“Perhaps I oughtn’t to take any more, because—because—I’ve heard that when one has been without food—some time—it isn’t safe to eat much at first.”
Mrs. Howard looked startled. She half rose from her chair as she exclaimed:
“You poor child, you don’t mean to say——”
Fair answered, with a sob in her voice, brought there by the lady’s sympathy:
“I have had no food for three days—not even a crust of bread.”

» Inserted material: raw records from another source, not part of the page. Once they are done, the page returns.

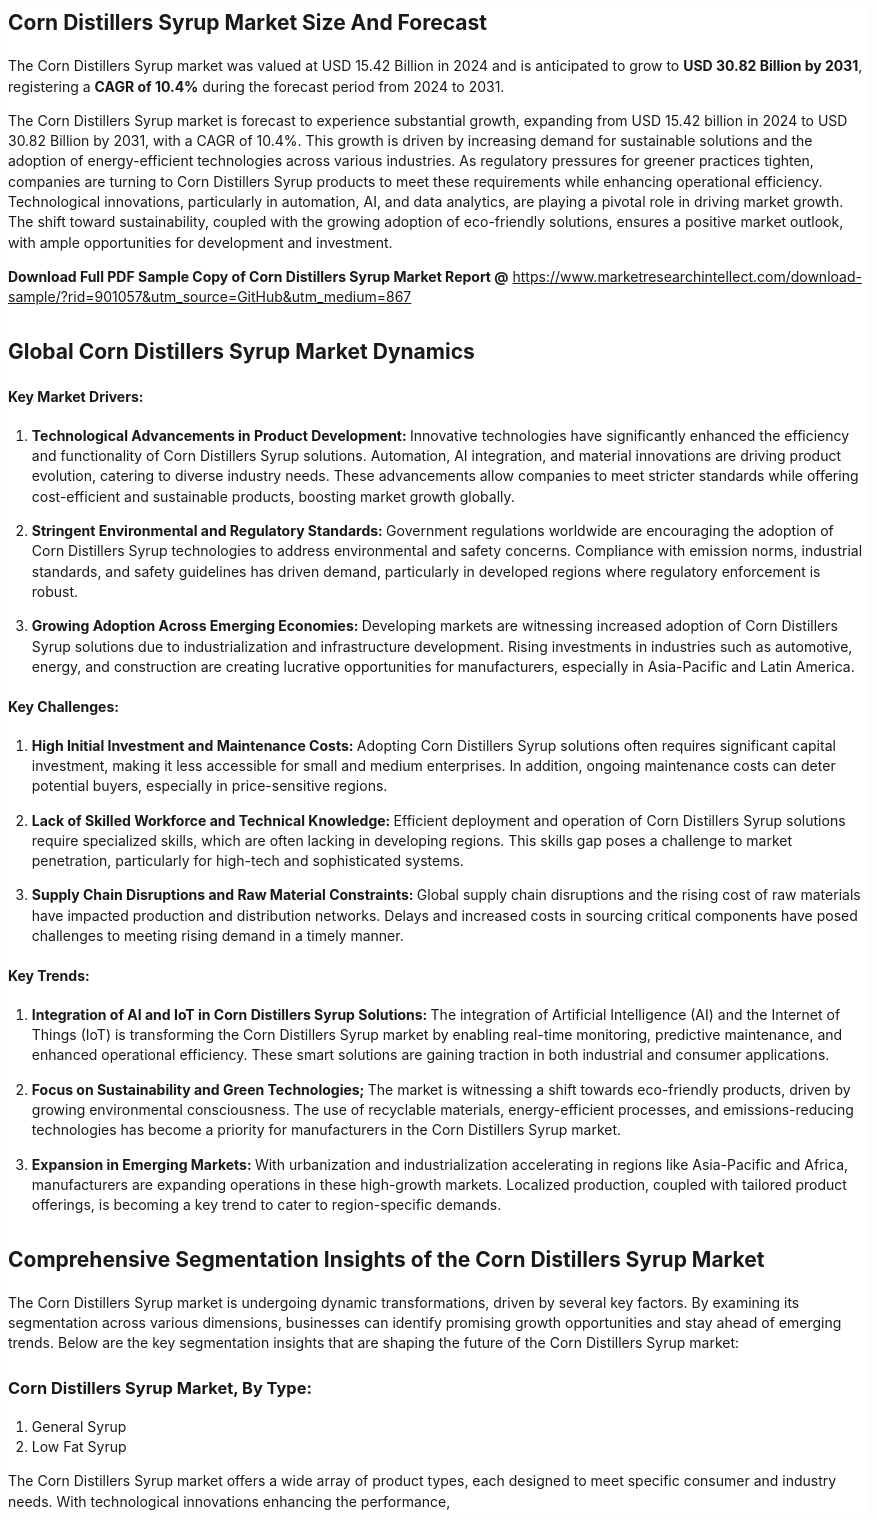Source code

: <h2>Corn Distillers Syrup Market Size And Forecast</h2><p>The Corn Distillers Syrup market was valued at USD 15.42 Billion in 2024 and is anticipated to grow to <strong>USD 30.82 Billion by 2031</strong>, registering a <strong>CAGR of 10.4%</strong> during the forecast period from 2024 to 2031.</p><p>The Corn Distillers Syrup market is forecast to experience substantial growth, expanding from USD 15.42 billion in 2024 to USD 30.82 Billion by 2031, with a CAGR of 10.4%. This growth is driven by increasing demand for sustainable solutions and the adoption of energy-efficient technologies across various industries. As regulatory pressures for greener practices tighten, companies are turning to Corn Distillers Syrup products to meet these requirements while enhancing operational efficiency. Technological innovations, particularly in automation, AI, and data analytics, are playing a pivotal role in driving market growth. The shift toward sustainability, coupled with the growing adoption of eco-friendly solutions, ensures a positive market outlook, with ample opportunities for development and investment.</p><p><strong>Download Full PDF Sample Copy of Corn Distillers Syrup Market Report @</strong>&nbsp;<a href="https://www.marketresearchintellect.com/download-sample/?rid=901057&amp;utm_source=GitHub&amp;utm_medium=867">https://www.marketresearchintellect.com/download-sample/?rid=901057&amp;utm_source=GitHub&amp;utm_medium=867</a></p><h2>Global Corn Distillers Syrup Market Dynamics</h2><h4><strong>Key Market Drivers:</strong></h4><ol><li><p><strong>Technological Advancements in Product Development:&nbsp;</strong>Innovative technologies have significantly enhanced the efficiency and functionality of Corn Distillers Syrup solutions. Automation, AI integration, and material innovations are driving product evolution, catering to diverse industry needs. These advancements allow companies to meet stricter standards while offering cost-efficient and sustainable products, boosting market growth globally.</p></li><li><p><strong>Stringent Environmental and Regulatory Standards:&nbsp;</strong>Government regulations worldwide are encouraging the adoption of Corn Distillers Syrup technologies to address environmental and safety concerns. Compliance with emission norms, industrial standards, and safety guidelines has driven demand, particularly in developed regions where regulatory enforcement is robust.</p></li><li><p><strong>Growing Adoption Across Emerging Economies:&nbsp;</strong>Developing markets are witnessing increased adoption of Corn Distillers Syrup solutions due to industrialization and infrastructure development. Rising investments in industries such as automotive, energy, and construction are creating lucrative opportunities for manufacturers, especially in Asia-Pacific and Latin America.</p></li></ol><h4><strong>Key Challenges:</strong></h4><ol><li><p><strong>High Initial Investment and Maintenance Costs:&nbsp;</strong>Adopting Corn Distillers Syrup solutions often requires significant capital investment, making it less accessible for small and medium enterprises. In addition, ongoing maintenance costs can deter potential buyers, especially in price-sensitive regions.</p></li><li><p><strong>Lack of Skilled Workforce and Technical Knowledge:&nbsp;</strong>Efficient deployment and operation of Corn Distillers Syrup solutions require specialized skills, which are often lacking in developing regions. This skills gap poses a challenge to market penetration, particularly for high-tech and sophisticated systems.</p></li><li><p><strong>Supply Chain Disruptions and Raw Material Constraints:&nbsp;</strong>Global supply chain disruptions and the rising cost of raw materials have impacted production and distribution networks. Delays and increased costs in sourcing critical components have posed challenges to meeting rising demand in a timely manner.</p></li></ol><h4><strong>Key Trends:</strong></h4><ol><li><p><strong>Integration of AI and IoT in Corn Distillers Syrup Solutions:&nbsp;</strong>The integration of Artificial Intelligence (AI) and the Internet of Things (IoT) is transforming the Corn Distillers Syrup market by enabling real-time monitoring, predictive maintenance, and enhanced operational efficiency. These smart solutions are gaining traction in both industrial and consumer applications.</p></li><li><p><strong>Focus on Sustainability and Green Technologies;&nbsp;</strong>The market is witnessing a shift towards eco-friendly products, driven by growing environmental consciousness. The use of recyclable materials, energy-efficient processes, and emissions-reducing technologies has become a priority for manufacturers in the Corn Distillers Syrup market.</p></li><li><p><strong>Expansion in Emerging Markets:&nbsp;</strong>With urbanization and industrialization accelerating in regions like Asia-Pacific and Africa, manufacturers are expanding operations in these high-growth markets. Localized production, coupled with tailored product offerings, is becoming a key trend to cater to region-specific demands.</p></li></ol><div class="article-main__content" data-test-id="publishing-text-block"><h2>Comprehensive Segmentation Insights of the Corn Distillers Syrup Market</h2><p>The Corn Distillers Syrup market is undergoing dynamic transformations, driven by several key factors. By examining its segmentation across various dimensions, businesses can identify promising growth opportunities and stay ahead of emerging trends. Below are the key segmentation insights that are shaping the future of the Corn Distillers Syrup market:</p><h3><strong>Corn Distillers Syrup Market, By Type:<br /></strong></h3><ol><li>General Syrup<li> Low Fat Syrup</li></ol><p>The Corn Distillers Syrup market offers a wide array of product types, each designed to meet specific consumer and industry needs. With technological innovations enhancing the performance,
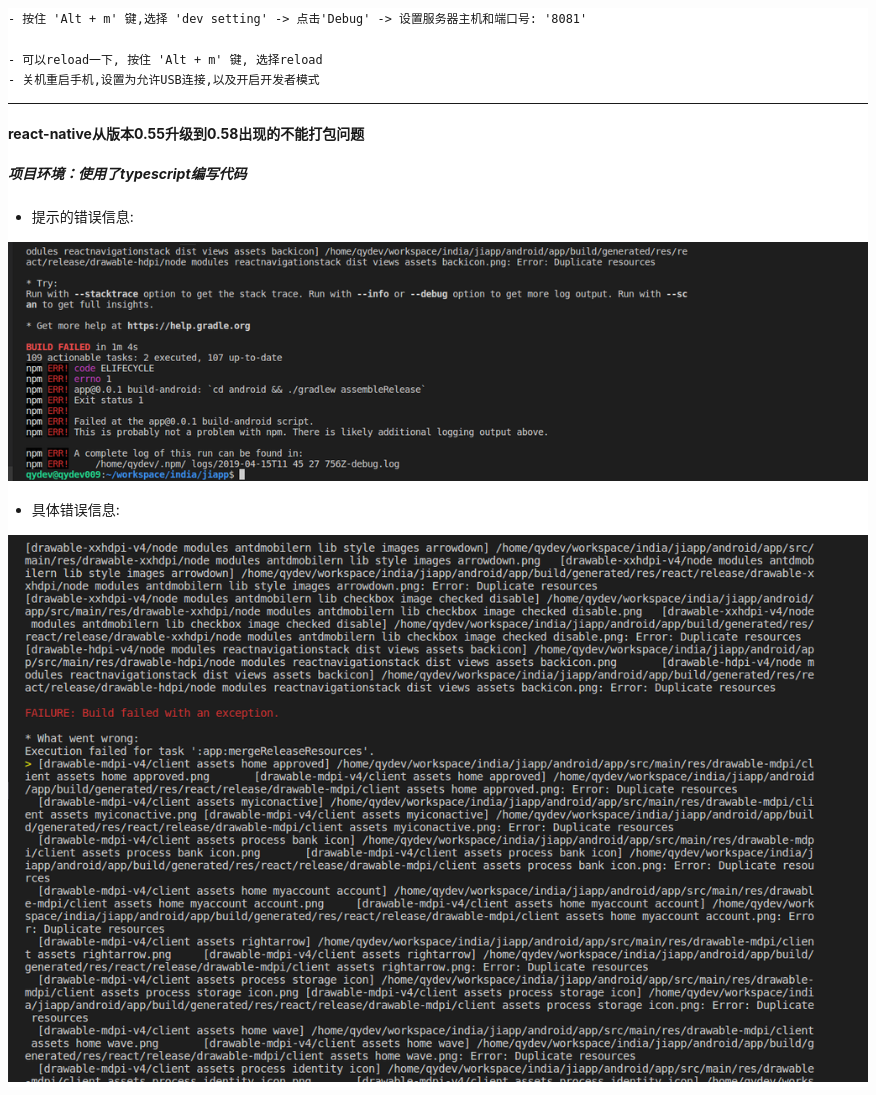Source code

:     - 按住 'Alt + m' 键,选择 'dev setting' -> 点击'Debug' -> 设置服务器主机和端口号: '8081'
    
    - 可以reload一下, 按住 'Alt + m' 键, 选择reload
    - 关机重启手机,设置为允许USB连接,以及开启开发者模式

---

#### react-native从版本0.55升级到0.58出现的不能打包问题

##### 项目环境：使用了typescript编写代码

- 提示的错误信息:

![提示的错误信息](./Images/环境/rn版本升级带来的不能打包问题.png)

- 具体错误信息:

![具体错误信息](./Images/环境/升级后具体错误信息.png)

The rich woman was appalled. Her eyes filled with moisture, and she could not speak for a moment, so intense was her pity for the lovely, child-like girl sitting before her, with those wide, pathetic eyes telling more than her words had revealed of misery and suffering.
Seeing that she could not speak, Fair continued sadly:
“I am an orphan, madam, and I have only one friend, and she is far away; so, as I had no money, I could get no food.”
Something whispered to her that perhaps this rich woman, who seemed so kind, would take pity on her, and help her in some way, and she went on, in her pathetic young voice:
“I am all alone in the world, madam. My mother died several weeks ago, and I sold all our room furniture and my clothes to bury her. All I have earned since then I have spent in food and a mourning dress. This morning I asked at the factory where I work for a small advance on my wages, but was refused. Perhaps—if I had—told them I was—was—starving—they would have given it to me, but—I could not.”